Request -
Rewrite each of the records that follow, putting "values" wherever "data points" occurs and leaving every other word unchanged.

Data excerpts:
|---|

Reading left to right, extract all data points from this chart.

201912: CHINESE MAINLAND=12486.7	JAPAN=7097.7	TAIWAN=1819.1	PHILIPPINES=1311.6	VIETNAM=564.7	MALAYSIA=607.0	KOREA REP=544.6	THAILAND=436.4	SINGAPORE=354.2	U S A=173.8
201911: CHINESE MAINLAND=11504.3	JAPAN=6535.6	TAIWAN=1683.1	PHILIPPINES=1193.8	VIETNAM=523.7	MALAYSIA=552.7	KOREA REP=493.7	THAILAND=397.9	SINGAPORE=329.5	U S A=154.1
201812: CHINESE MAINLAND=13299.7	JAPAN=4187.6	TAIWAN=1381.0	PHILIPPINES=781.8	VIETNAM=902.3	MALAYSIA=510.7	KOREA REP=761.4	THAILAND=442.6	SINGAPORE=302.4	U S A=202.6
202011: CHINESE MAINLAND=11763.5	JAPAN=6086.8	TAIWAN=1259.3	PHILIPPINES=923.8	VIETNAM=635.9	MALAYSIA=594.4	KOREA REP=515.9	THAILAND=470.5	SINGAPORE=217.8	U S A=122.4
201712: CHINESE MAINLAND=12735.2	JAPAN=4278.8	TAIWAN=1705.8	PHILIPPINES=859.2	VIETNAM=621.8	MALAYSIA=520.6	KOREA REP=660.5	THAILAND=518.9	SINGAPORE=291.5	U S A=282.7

|---|

Answer to this task -
Reading left to right, extract all values from this chart.

201912: CHINESE MAINLAND=12486.7	JAPAN=7097.7	TAIWAN=1819.1	PHILIPPINES=1311.6	VIETNAM=564.7	MALAYSIA=607.0	KOREA REP=544.6	THAILAND=436.4	SINGAPORE=354.2	U S A=173.8
201911: CHINESE MAINLAND=11504.3	JAPAN=6535.6	TAIWAN=1683.1	PHILIPPINES=1193.8	VIETNAM=523.7	MALAYSIA=552.7	KOREA REP=493.7	THAILAND=397.9	SINGAPORE=329.5	U S A=154.1
201812: CHINESE MAINLAND=13299.7	JAPAN=4187.6	TAIWAN=1381.0	PHILIPPINES=781.8	VIETNAM=902.3	MALAYSIA=510.7	KOREA REP=761.4	THAILAND=442.6	SINGAPORE=302.4	U S A=202.6
202011: CHINESE MAINLAND=11763.5	JAPAN=6086.8	TAIWAN=1259.3	PHILIPPINES=923.8	VIETNAM=635.9	MALAYSIA=594.4	KOREA REP=515.9	THAILAND=470.5	SINGAPORE=217.8	U S A=122.4
201712: CHINESE MAINLAND=12735.2	JAPAN=4278.8	TAIWAN=1705.8	PHILIPPINES=859.2	VIETNAM=621.8	MALAYSIA=520.6	KOREA REP=660.5	THAILAND=518.9	SINGAPORE=291.5	U S A=282.7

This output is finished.